Required tasks:
1. According to the industrial property outlook, what has the national vacancy rate fallen to over the past six months?
2. Reproduce word for word the part of the industrial property outlook starting with "Here’s more from" and going on through "multichannel supply chains.".

(Exercise passage begins)

Here’s more from Dexus Research:
The outlook for leasing in FY23 is more subdued given the possibility that rises in interest rates will slow spending on retail goods. On a positive note, leasing activity is expected to be supported by a continued build-up of inventories from below trend levels and by retailers enacting long term plans to invest in multichannel supply chains.
Nevertheless, there are reasons to expect solid demand in the longer term. The Australian online retail market share (14%) lags the US (18%) so it will keep growing over the next few years albeit at a slower pace. In addition, over the next five years population growth is expected to increase at one of the fastest rates in the OECD. Rising transport costs are also influencing rents that users are willing to pay for certain locations. The fact that transport accounts for up to 50% of a tenant’s costs while rent accounts for 5.0% reinforces the importance of having well located properties.
Development activity has accelerated yet is struggling to keep pace with demand. Over the past six months the national vacancy rate has fallen to 0.8% following strong levels of pre-leasing activity. Around 1.2 million sqm of supply is forecast this year however around 63% of this supply is already committed. Supply chain disruptions and land zonings look to influence the timing of future projects with vacancy remaining low in the short term.
Strong demand and low vacancy rates are pushing up on rents with many markets experiencing double-digit rent growth over the past year. Developers should continue to be able to pass higher construction costs onto users in FY23. Going forward, land values will be sensitive to any rise in cap rates from cost of capital effects. Over the past six months the Sydney and Melbourne industrial markets experienced circa 30% growth in land values.

(Exercise passage ends)
(Information supplied begins)

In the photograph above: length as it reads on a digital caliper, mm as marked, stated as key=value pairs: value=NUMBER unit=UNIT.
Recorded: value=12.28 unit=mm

(Information supplied ends)
(Information supplied begins)

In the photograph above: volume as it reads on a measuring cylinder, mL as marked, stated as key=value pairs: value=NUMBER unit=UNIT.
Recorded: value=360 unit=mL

(Information supplied ends)

Outputs by task:
1. 0.8%

2.
Here’s more from Dexus Research:
The outlook for leasing in FY23 is more subdued given the possibility that rises in interest rates will slow spending on retail goods. On a positive note, leasing activity is expected to be supported by a continued build-up of inventories from below trend levels and by retailers enacting long term plans to invest in multichannel supply chains.